Associate professor Ran Friedman at Linnaeus University has been granted SEK 1.8 million from Cancerfonden for research that studies the mechanisms that lead to cancer cells developing resistance to anti-cancer drugs.
Today, many cancer forms can be treated with drugs that block specific proteins in the cancer cells. However, these drugs can become inefficient for some patients. The tumour cells can in fact develop resistance to the drugs through a mechanism called resistance mutations.

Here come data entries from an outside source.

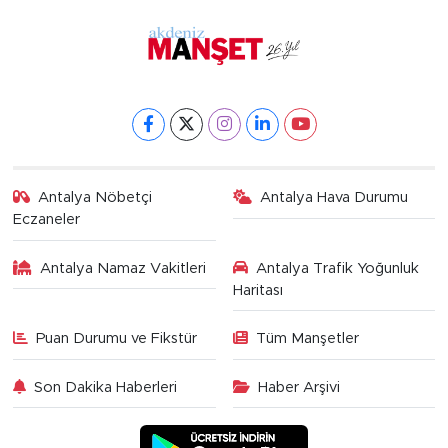
Antalya Nöbetçi
Antalya Hava Durumu
Eczaneler
Antalya Namaz Vakitleri
Antalya Trafik Yoğunluk
Haritası
Puan Durumu ve Fikstür
Tüm Manşetler
Son Dakika Haberleri
Haber Arşivi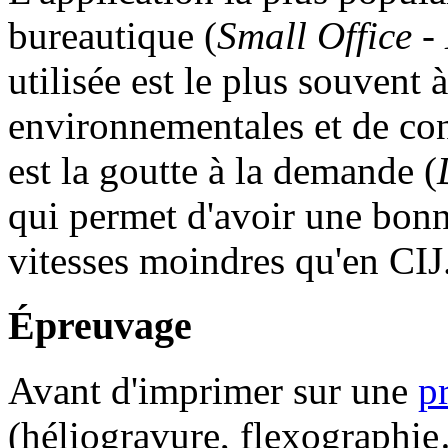
bureautique (
Small Office -
utilisée est le plus souvent 
environnementales et de con
est la goutte à la demande (
qui permet d'avoir une bonn
vitesses moindres qu'en CIJ
Épreuvage
Avant d'imprimer sur une
pr
(héliogravure, flexographie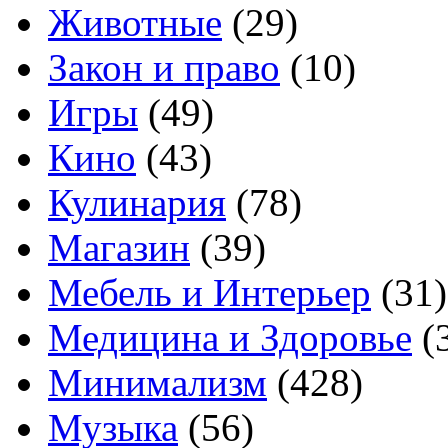
Животные
(29)
Закон и право
(10)
Игры
(49)
Кино
(43)
Кулинария
(78)
Магазин
(39)
Мебель и Интерьер
(31)
Медицина и Здоровье
(
Минимализм
(428)
Музыка
(56)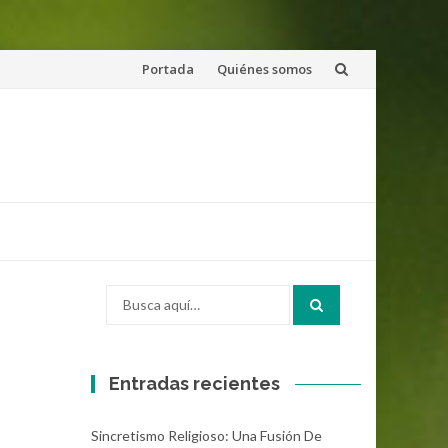
Saltar
Portada
Quiénes somos
al
contenido
Buscar
por:
Entradas recientes
Sincretismo Religioso: Una Fusión De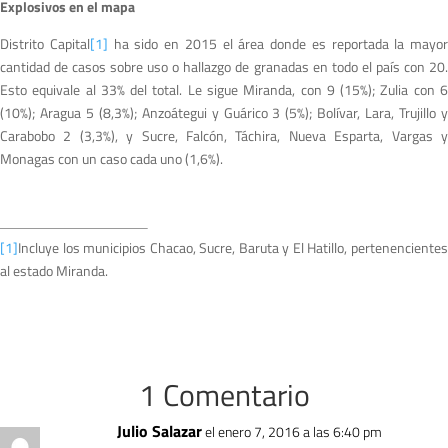
Explosivos en el mapa
Distrito Capital
[1]
ha sido en 2015 el área donde es reportada la mayor
cantidad de casos sobre uso o hallazgo de granadas en todo el país con 20.
Esto equivale al 33% del total. Le sigue Miranda, con 9 (15%); Zulia con 6
(10%); Aragua 5 (8,3%); Anzoátegui y Guárico 3 (5%); Bolívar, Lara, Trujillo y
Carabobo 2 (3,3%), y Sucre, Falcón, Táchira, Nueva Esparta, Vargas y
Monagas con un caso cada uno (1,6%).
[1]
Incluye los municipios Chacao, Sucre, Baruta y El Hatillo, pertenencientes
al estado Miranda.
1 Comentario
Julio Salazar
el enero 7, 2016 a las 6:40 pm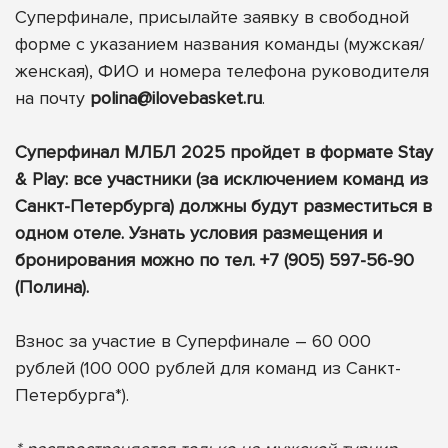
Суперфинале, присылайте заявку в свободной
форме с указанием названия команды (мужская/
женская), ФИО и номера телефона руководителя
на почту
polina@ilovebasket.ru
.
Суперфинал МЛБЛ 2025 пройдет в формате Stay
& Play: все участники (за исключением команд из
Санкт-Петербурга) должны будут разместиться в
одном отеле. Узнать условия размещения и
бронирования можно по тел. +7 (905) 597-56-90
(Полина).
Взнос за участие в Суперфинале – 60 000
рублей (100 000 рублей для команд из Санкт-
Петербурга*).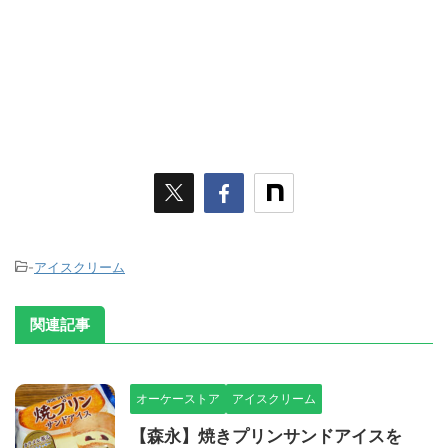
-
アイスクリーム
関連記事
オーケーストア
アイスクリーム
【森永】焼きプリンサンドアイスを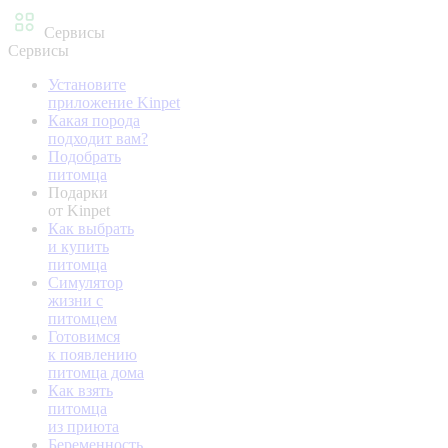
Сервисы
Сервисы
Установите
приложение Kinpet
Какая порода
подходит вам?
Подобрать
питомца
Подарки
от Kinpet
Как выбрать
и купить
питомца
Симулятор
жизни с
питомцем
Готовимся
к появлению
питомца дома
Как взять
питомца
из приюта
Беременность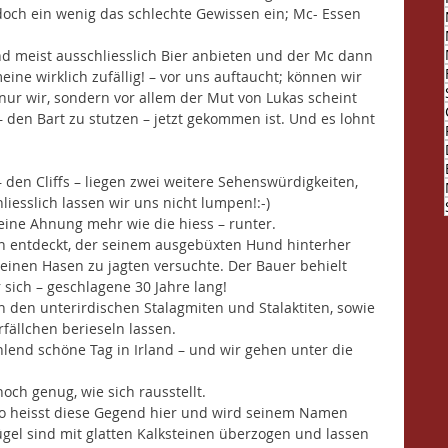
doch ein wenig das schlechte Gewissen ein; Mc- Essen 
d meist ausschliesslich Bier anbieten und der Mc dann 
ine wirklich zufällig! – vor uns auftaucht; können wir 
nur wir, sondern vor allem der Mut von Lukas scheint 
 den Bart zu stutzen – jetzt gekommen ist. Und es lohnt 
den Cliffs – liegen zwei weitere Sehenswürdigkeiten, 
liesslich lassen wir uns nicht lumpen!:-)
keine Ahnung mehr wie die hiess – runter. 
 entdeckt, der seinem ausgebüxten Hund hinterher 
inen Hasen zu jagten versuchte. Der Bauer behielt 
 sich – geschlagene 30 Jahre lang!
n den unterirdischen Stalagmiten und Stalaktiten, sowie 
ällchen berieseln lassen. 
ahlend schöne Tag in Irland – und wir gehen unter die 
ch genug, wie sich rausstellt.
So heisst diese Gegend hier und wird seinem Namen 
Hügel sind mit glatten Kalksteinen überzogen und lassen 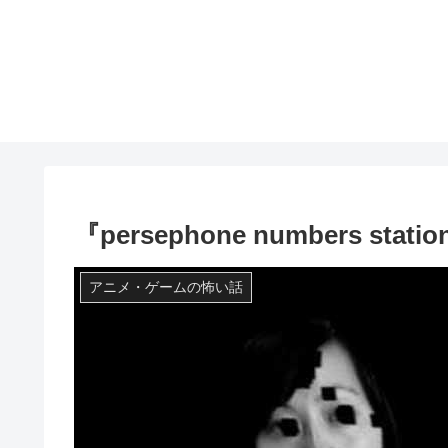
『persephone numbers 
アニメ・ゲームの怖い話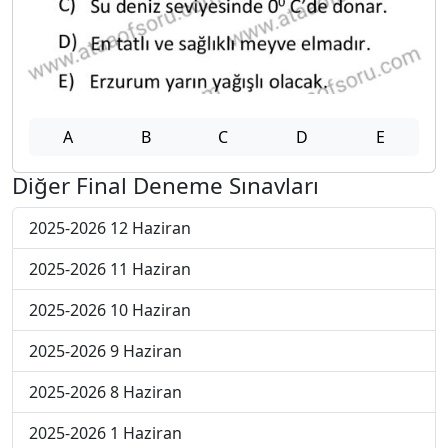
A
B
C
D
E
Diğer Final Deneme Sınavları
2025-2026 12 Haziran
2025-2026 11 Haziran
2025-2026 10 Haziran
2025-2026 9 Haziran
2025-2026 8 Haziran
2025-2026 1 Haziran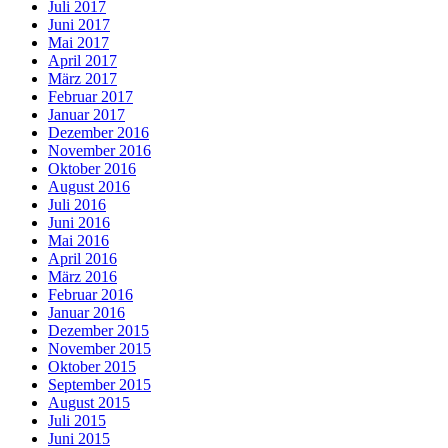
Juli 2017
Juni 2017
Mai 2017
April 2017
März 2017
Februar 2017
Januar 2017
Dezember 2016
November 2016
Oktober 2016
August 2016
Juli 2016
Juni 2016
Mai 2016
April 2016
März 2016
Februar 2016
Januar 2016
Dezember 2015
November 2015
Oktober 2015
September 2015
August 2015
Juli 2015
Juni 2015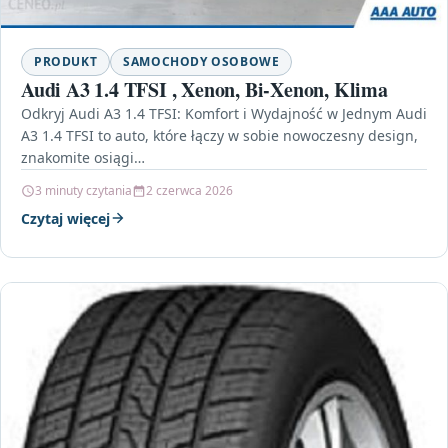
PRODUKT
SAMOCHODY OSOBOWE
Audi A3 1.4 TFSI , Xenon, Bi-Xenon, Klima
Odkryj Audi A3 1.4 TFSI: Komfort i Wydajność w Jednym Audi
A3 1.4 TFSI to auto, które łączy w sobie nowoczesny design,
znakomite osiągi…
3 minuty czytania
2 czerwca 2026
Czytaj więcej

In the project, Ran Friedman, associate professor at the department of chemistry and biomedical sciences at the faculty of health and life sciences, will study the mechanisms that lead to resistance mutations in chronic and acute myeloid leukemia. Using this knowledge, it can then be possible to use already existing drugs in a way that reduces the risk of resistance mutations, for instance through periodical changes between different drugs.
The project’s aim is to develop new treatment methods that can make patients benefit longer from the treatment. Ran Friedman will use computer models to develop new treatment strategies and then test them on cancer cells. He is allocated SEK 600,000 a year for three years.
“I’m very pleased and grateful for the support from Cancerfonden, which will make it possible for us to continue with our studies of drug resistance in cancer. I would also like to thank the members of my research team for their fantastic work and research results, and the faculty for supporting our research”, says Friedman.